== About this task ==
Reproduce the records word for word, from their first line through the line that contains "To the nearest percent, what portion does Ticket", including that line.
+-------+
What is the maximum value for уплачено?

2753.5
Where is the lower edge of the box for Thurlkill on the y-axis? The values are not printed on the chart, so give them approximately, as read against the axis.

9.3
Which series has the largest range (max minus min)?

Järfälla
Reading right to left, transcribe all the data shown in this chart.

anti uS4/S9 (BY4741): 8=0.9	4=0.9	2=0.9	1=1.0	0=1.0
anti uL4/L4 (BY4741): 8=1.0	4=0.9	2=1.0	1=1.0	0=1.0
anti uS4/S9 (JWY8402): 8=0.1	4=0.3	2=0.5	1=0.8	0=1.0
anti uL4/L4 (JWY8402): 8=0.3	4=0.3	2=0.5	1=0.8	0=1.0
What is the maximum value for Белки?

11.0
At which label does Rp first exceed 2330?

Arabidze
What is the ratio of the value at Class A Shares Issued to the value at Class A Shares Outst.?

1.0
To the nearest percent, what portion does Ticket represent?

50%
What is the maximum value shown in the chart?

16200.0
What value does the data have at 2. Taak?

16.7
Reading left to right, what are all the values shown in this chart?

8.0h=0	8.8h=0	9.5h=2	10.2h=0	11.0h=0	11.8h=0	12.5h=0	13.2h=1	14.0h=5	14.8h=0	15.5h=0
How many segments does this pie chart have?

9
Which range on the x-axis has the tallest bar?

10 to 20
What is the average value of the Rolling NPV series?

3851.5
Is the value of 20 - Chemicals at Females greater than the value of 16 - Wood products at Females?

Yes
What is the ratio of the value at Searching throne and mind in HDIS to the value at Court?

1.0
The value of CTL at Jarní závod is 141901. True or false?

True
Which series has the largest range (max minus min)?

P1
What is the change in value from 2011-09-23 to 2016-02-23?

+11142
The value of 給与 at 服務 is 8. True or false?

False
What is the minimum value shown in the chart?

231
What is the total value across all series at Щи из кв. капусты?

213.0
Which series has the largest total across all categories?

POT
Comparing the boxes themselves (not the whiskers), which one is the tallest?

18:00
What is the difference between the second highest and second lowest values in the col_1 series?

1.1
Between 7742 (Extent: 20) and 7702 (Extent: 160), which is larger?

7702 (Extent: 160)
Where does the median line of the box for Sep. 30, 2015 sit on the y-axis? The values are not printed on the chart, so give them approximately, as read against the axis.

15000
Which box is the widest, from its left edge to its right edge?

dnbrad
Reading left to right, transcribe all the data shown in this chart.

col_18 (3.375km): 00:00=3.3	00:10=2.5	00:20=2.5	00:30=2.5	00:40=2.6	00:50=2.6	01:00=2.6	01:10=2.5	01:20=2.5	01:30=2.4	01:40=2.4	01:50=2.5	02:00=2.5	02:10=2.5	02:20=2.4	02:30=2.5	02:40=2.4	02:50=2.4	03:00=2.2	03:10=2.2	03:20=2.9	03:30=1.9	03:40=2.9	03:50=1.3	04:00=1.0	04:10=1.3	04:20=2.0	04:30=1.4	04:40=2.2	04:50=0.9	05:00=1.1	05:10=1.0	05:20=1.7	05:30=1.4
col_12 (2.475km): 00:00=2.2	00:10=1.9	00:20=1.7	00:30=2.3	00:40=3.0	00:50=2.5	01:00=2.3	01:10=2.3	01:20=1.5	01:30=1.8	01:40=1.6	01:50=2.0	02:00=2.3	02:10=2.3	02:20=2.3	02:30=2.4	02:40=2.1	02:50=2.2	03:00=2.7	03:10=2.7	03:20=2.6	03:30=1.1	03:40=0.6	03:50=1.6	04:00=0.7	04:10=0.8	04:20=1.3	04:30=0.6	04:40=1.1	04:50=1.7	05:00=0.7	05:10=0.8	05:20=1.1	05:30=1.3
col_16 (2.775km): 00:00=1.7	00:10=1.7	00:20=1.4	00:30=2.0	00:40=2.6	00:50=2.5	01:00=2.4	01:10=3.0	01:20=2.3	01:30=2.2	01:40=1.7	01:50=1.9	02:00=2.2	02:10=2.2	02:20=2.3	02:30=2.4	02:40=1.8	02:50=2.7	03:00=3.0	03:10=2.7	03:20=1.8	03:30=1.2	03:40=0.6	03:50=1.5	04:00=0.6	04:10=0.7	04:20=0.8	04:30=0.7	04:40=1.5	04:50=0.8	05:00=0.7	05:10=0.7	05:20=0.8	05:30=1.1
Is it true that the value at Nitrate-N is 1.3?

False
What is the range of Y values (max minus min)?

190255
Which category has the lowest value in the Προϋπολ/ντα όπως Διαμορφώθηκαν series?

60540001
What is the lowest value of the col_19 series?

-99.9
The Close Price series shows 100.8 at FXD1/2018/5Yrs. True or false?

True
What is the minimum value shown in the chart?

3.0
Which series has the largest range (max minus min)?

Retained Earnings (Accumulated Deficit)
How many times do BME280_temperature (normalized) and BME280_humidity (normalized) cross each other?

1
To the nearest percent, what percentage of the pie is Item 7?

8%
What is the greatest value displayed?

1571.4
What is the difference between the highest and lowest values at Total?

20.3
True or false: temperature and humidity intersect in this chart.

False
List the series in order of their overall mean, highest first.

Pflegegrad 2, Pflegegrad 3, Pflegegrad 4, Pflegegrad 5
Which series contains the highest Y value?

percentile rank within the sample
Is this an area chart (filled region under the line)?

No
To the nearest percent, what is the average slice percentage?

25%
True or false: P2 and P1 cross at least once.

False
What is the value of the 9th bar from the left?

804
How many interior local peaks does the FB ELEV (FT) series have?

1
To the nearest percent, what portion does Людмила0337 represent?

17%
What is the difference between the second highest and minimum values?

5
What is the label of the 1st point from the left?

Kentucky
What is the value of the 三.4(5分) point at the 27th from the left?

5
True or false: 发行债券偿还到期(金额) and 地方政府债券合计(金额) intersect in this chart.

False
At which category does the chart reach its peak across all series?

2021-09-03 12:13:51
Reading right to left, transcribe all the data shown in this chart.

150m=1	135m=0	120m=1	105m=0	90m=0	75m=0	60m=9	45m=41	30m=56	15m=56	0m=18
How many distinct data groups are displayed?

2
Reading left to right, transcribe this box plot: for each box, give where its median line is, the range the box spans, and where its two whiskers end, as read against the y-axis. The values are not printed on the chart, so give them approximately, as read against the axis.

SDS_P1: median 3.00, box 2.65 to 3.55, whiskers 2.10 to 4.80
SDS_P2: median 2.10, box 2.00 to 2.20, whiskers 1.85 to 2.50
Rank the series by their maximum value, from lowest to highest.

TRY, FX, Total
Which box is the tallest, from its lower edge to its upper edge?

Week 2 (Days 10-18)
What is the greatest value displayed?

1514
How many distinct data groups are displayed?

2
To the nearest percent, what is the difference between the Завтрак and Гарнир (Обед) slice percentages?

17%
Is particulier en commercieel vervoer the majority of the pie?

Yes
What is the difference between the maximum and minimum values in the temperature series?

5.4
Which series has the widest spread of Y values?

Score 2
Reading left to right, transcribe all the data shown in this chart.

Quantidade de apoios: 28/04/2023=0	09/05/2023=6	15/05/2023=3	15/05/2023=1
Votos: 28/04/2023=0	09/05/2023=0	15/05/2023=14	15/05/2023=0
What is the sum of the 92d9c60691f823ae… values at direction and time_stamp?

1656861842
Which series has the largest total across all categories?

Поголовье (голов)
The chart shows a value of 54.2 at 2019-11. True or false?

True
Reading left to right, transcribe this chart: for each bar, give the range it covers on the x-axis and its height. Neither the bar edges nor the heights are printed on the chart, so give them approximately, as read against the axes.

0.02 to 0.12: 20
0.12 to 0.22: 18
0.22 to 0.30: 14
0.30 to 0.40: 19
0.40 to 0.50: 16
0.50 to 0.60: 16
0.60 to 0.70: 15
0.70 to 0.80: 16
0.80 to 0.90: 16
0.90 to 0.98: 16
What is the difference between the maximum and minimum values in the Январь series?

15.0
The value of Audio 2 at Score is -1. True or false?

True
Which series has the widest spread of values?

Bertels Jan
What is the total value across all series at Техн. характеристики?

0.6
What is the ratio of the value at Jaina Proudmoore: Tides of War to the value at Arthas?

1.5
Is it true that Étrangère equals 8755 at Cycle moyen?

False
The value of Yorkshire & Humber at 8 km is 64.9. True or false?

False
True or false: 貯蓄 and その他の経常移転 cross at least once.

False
+-------+
== Solution to this task ==
What is the maximum value for уплачено?

2753.5
Where is the lower edge of the box for Thurlkill on the y-axis? The values are not printed on the chart, so give them approximately, as read against the axis.

9.3
Which series has the largest range (max minus min)?

Järfälla
Reading right to left, transcribe all the data shown in this chart.

anti uS4/S9 (BY4741): 8=0.9	4=0.9	2=0.9	1=1.0	0=1.0
anti uL4/L4 (BY4741): 8=1.0	4=0.9	2=1.0	1=1.0	0=1.0
anti uS4/S9 (JWY8402): 8=0.1	4=0.3	2=0.5	1=0.8	0=1.0
anti uL4/L4 (JWY8402): 8=0.3	4=0.3	2=0.5	1=0.8	0=1.0
What is the maximum value for Белки?

11.0
At which label does Rp first exceed 2330?

Arabidze
What is the ratio of the value at Class A Shares Issued to the value at Class A Shares Outst.?

1.0
To the nearest percent, what portion does Ticket represent?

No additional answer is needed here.